*** SOURCE DATA ***

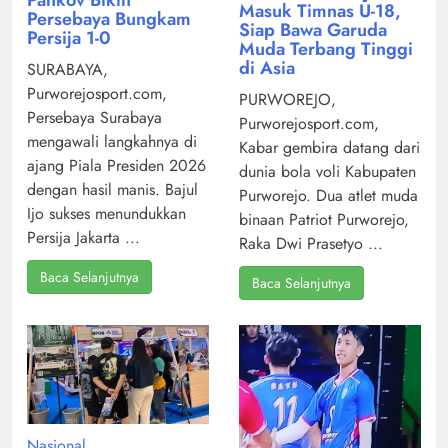
Masuk Timnas U-18,
Persebaya Bungkam
Siap Bawa Garuda
Persija 1-0
Muda Terbang Tinggi
di Asia
SURABAYA,
Purworejosport.com,
PURWOREJO,
Persebaya Surabaya
Purworejosport.com,
mengawali langkahnya di
Kabar gembira datang dari
ajang Piala Presiden 2026
dunia bola voli Kabupaten
dengan hasil manis. Bajul
Purworejo. Dua atlet muda
Ijo sukses menundukkan
binaan Patriot Purworejo,
Persija Jakarta ...
Raka Dwi Prasetyo ...
Baca Selanjutnya
Baca Selanjutnya
Nasional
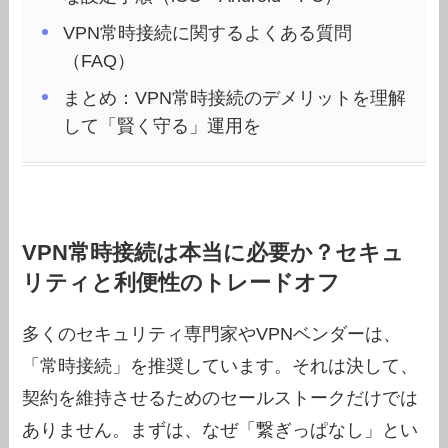
VPN常時接続に関するよくある質問
（FAQ）
まとめ：VPN常時接続のデメリットを理解
して「賢く守る」運用を
VPN常時接続は本当に必要か？セキュ
リティと利便性のトレードオフ
多くのセキュリティ専門家やVPNベンダーは、
「常時接続」を推奨しています。それは決して、
契約を維持させるためのセールストークだけでは
ありません。まずは、なぜ「繋ぎっぱなし」とい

*** End of SOURCE DATA ***

_EXERCISE DIRECTIONS_
Can you express every line of the material above as a Markdown table with the columns Row and Line Text, skipping blank lines and leaving the pictures out?

_COMPLETED EXERCISE_
| Row | Line Text |
|---|---|
| 1 | Masuk Timnas U-18, |
| 2 | Persebaya Bungkam |
| 3 | Siap Bawa Garuda |
| 4 | Persija 1-0 |
| 5 | Muda Terbang Tinggi |
| 6 | di Asia |
| 7 | SURABAYA, |
| 8 | Purworejosport.com, |
| 9 | PURWOREJO, |
| 10 | Persebaya Surabaya |
| 11 | Purworejosport.com, |
| 12 | mengawali langkahnya di |
| 13 | Kabar gembira datang dari |
| 14 | ajang Piala Presiden 2026 |
| 15 | dunia bola voli Kabupaten |
| 16 | dengan hasil manis. Bajul |
| 17 | Purworejo. Dua atlet muda |
| 18 | Ijo sukses menundukkan |
| 19 | binaan Patriot Purworejo, |
| 20 | Persija Jakarta ... |
| 21 | Raka Dwi Prasetyo ... |
| 22 | Baca Selanjutnya |
| 23 | Baca Selanjutnya |
| 24 | Nasional |
| 25 | VPN常時接続に関するよくある質問 |
| 26 | （FAQ） |
| 27 | まとめ：VPN常時接続のデメリットを理解 |
| 28 | して「賢く守る」運用を |
| 29 | VPN常時接続は本当に必要か？セキュ |
| 30 | リティと利便性のトレードオフ |
| 31 | 多くのセキュリティ専門家やVPNベンダーは、 |
| 32 | 「常時接続」を推奨しています。それは決して、 |
| 33 | 契約を維持させるためのセールストークだけでは |
| 34 | ありません。まずは、なぜ「繋ぎっぱなし」とい |